Re: Converting arbitrary JSON to avro

2012-09-18 Thread Russell Jurney
Fwiw, I do this in web apps all the time via the python avro lib and json.dumps

Russell Jurney
twitter.com/rjurney
russell.jur...@gmail.com
datasyndrome.com

On Sep 18, 2012, at 12:38 PM, Doug Cutting cutt...@apache.org wrote:

 On Tue, Sep 18, 2012 at 11:34 AM, Markus Strickler mar...@braindump.ms 
 wrote:
 Json.Writer is indeed what I had in mind and I have successfully managed to 
 convert my existing JSON to avro using it.
 However using GenericDatumReader on this feels pretty unnatural, as I seem 
 to be unable to access fields directly. It seems I have to access the 
 value field on each record which returns a Map which uses Utf8 Objects as 
 keys for the actual fields.
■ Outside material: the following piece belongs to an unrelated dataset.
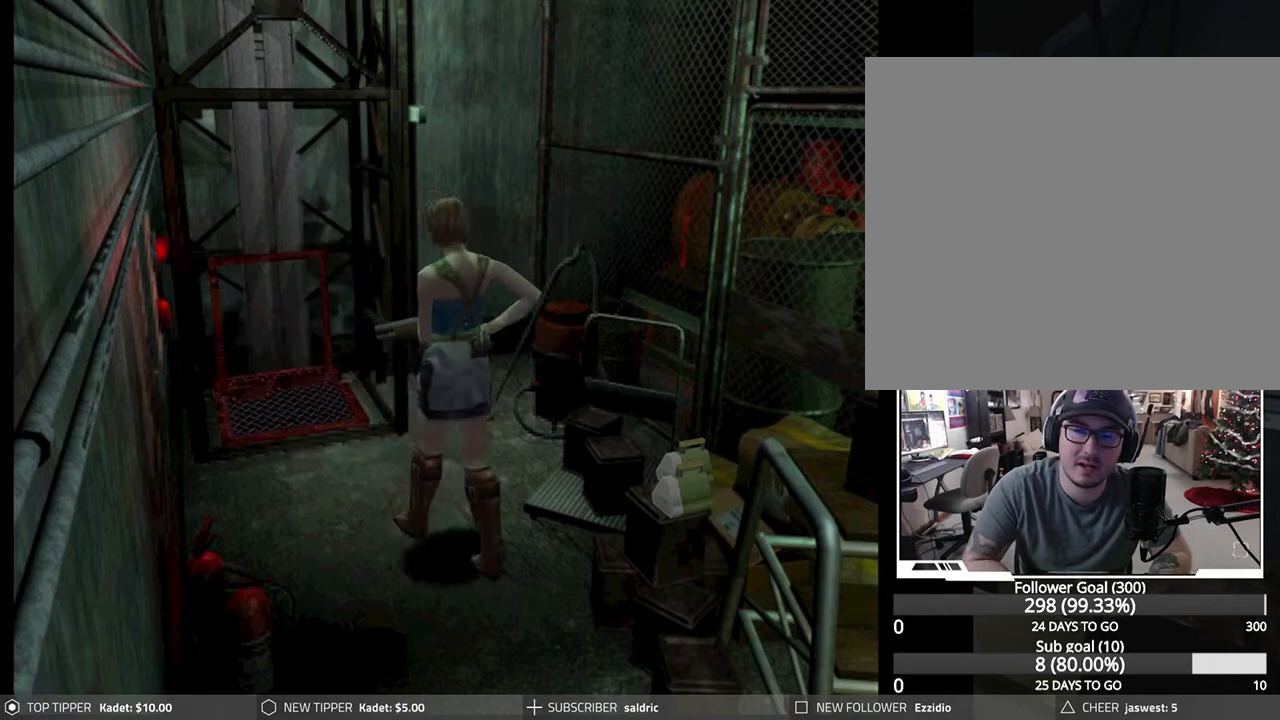
{"buttons": ["DPAD_DOWN"], "left_stick": "center", "events": []}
Or am I doing something wrong here?

 Hmm.  We could re-factor Json.SCHEMA so the union is the top-level
 element.  That would get rid of the wrapper around every value.  It's
 a more redundant way to write the schema, but the binary encoding is
 identical (since a record wrapper adds no bytes).  It would hence
 require no changes to Json.Reader or Json.Writer.

 [ long,
  double,
  string,
  boolean,
  null,
  {type : array,
   items : {
   type : record,
   name : org.apache.avro.data.Json,
   fields : [ {
   name : value,
   type : [ long, double, string, boolean, null,
  {type : array, items : Json},
  {type : map, values : Json}
]
   } ]
   }
  },
  {type : map, values : Json}
 ]

 You can try this by placing this schema in
 share/schemas/org/apache/avro/data/Json.avsc and re-building the avro
 jar.

 Would such a change be useful to you?  If so, please file an issue in Jira.
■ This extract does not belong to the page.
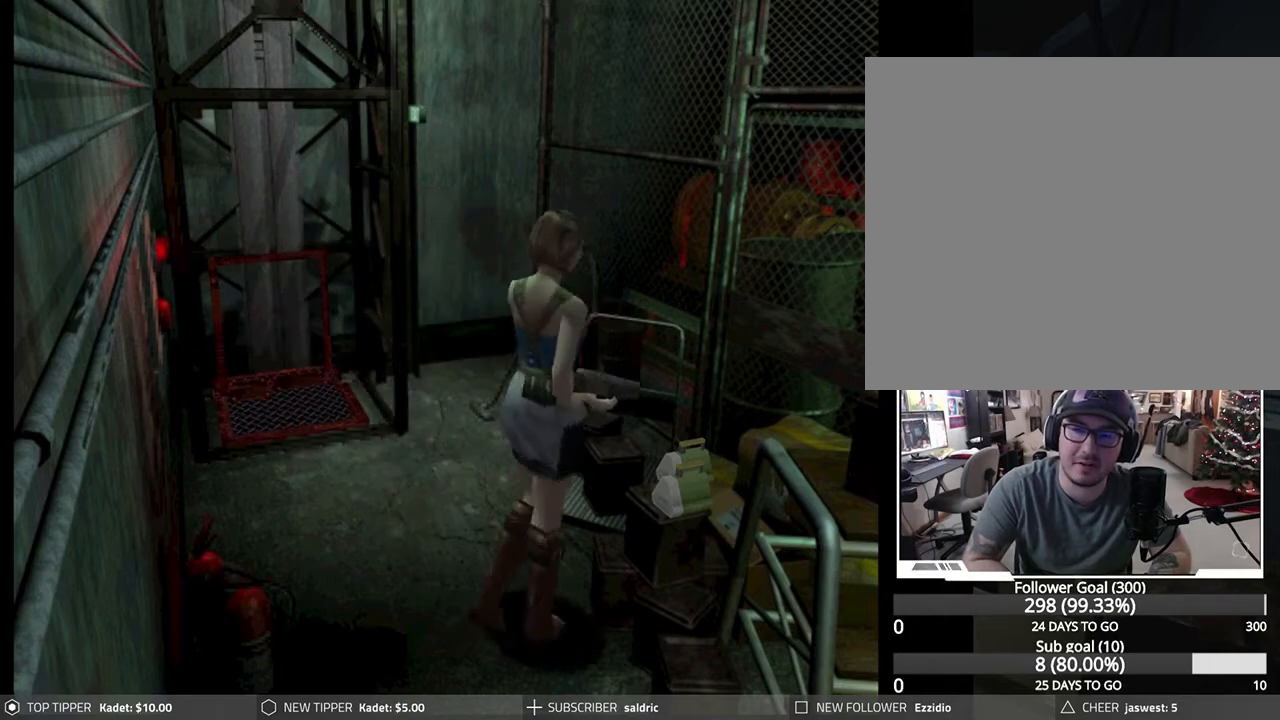
{"buttons": ["CROSS", "DPAD_UP"], "left_stick": "center", "events": [[200, "CROSS", "down"], [217, "DPAD_UP", "down"], [233, "DPAD_RIGHT", "up"], [317, "CROSS", "up"], [400, "CROSS", "down"]]}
 Or we could even refactor this schema so that a Json object is the
 top-level structure:

 {type : map,
 values : [ long,
  double,
  string,
  boolean,
  null,
  {type : array,
   items : {
   type : record,
   name : org.apache.avro.data.Json,
   fields : [ {
   name : value,
   type : [ long, double, string, boolean, 
 null,
  {type : array, items : Json},
  {type : map, values : Json}
]
   } ]
   }
  },
  {type : map, values : Json}
]
 }

 This would change the binary format but would not change the
 representation that GenericDatumReader would hand you from my first
 example above (since the generic representation unwraps unions).
 Using this schema would require changes to Json.Writer and
 Json.Reader.  It would better conform to the definition of Json, which
 only permits objects as the top-level type.

 Concerning the more specific schema, you are of course completely right. 
 Unfortunately more or less all the fields in the JSON data format are 
 optional and many have substructures, so, at least in my understanding, I 
 have to use unions of null and the actual type throughout the schema. I 
 tried using JsonDecoder first (or rather the fromjson option of the avro 
 tool, which, I think, uses JsonDecoder) but given the current JSON 
 structures, this didn't work.

 So I'll probably have to look into implementing my own converter.  However 
 given the rather complex structure of the original JSON I'm wondering if 
 trying to represent the data in avro is such a good idea in the first place.

 It would be interesting to see whether, with the appropriate schema,
 whether the dataset is smaller and faster to process as Avro than as
 Json.  If you have 1000 fields in your data but the typical record
 only has one or two non-null, then an Avro record is perhaps not a
 good representation.  An Avro map might be better, but if the values
 are similarly variable then Json might be competitive.

 Cheers,

 Doug


Converting arbitrary JSON to avro

2012-09-17 Thread Markus Strickler
Hi-

I'm currently trying to convert already existing JSON (not generated by avro) 
to avro and am wondering if there is some generic way to do this (maybe an avro 
schema that matches arbitrary JSON)? Or are there any helpers that would allow 
me to map a parsed JSON onto an enxisting avro schema, given I could create one 
that semantically maches the JSON data I have?
Sorry if this sounds a bit vague, but I'm pretty new to avro.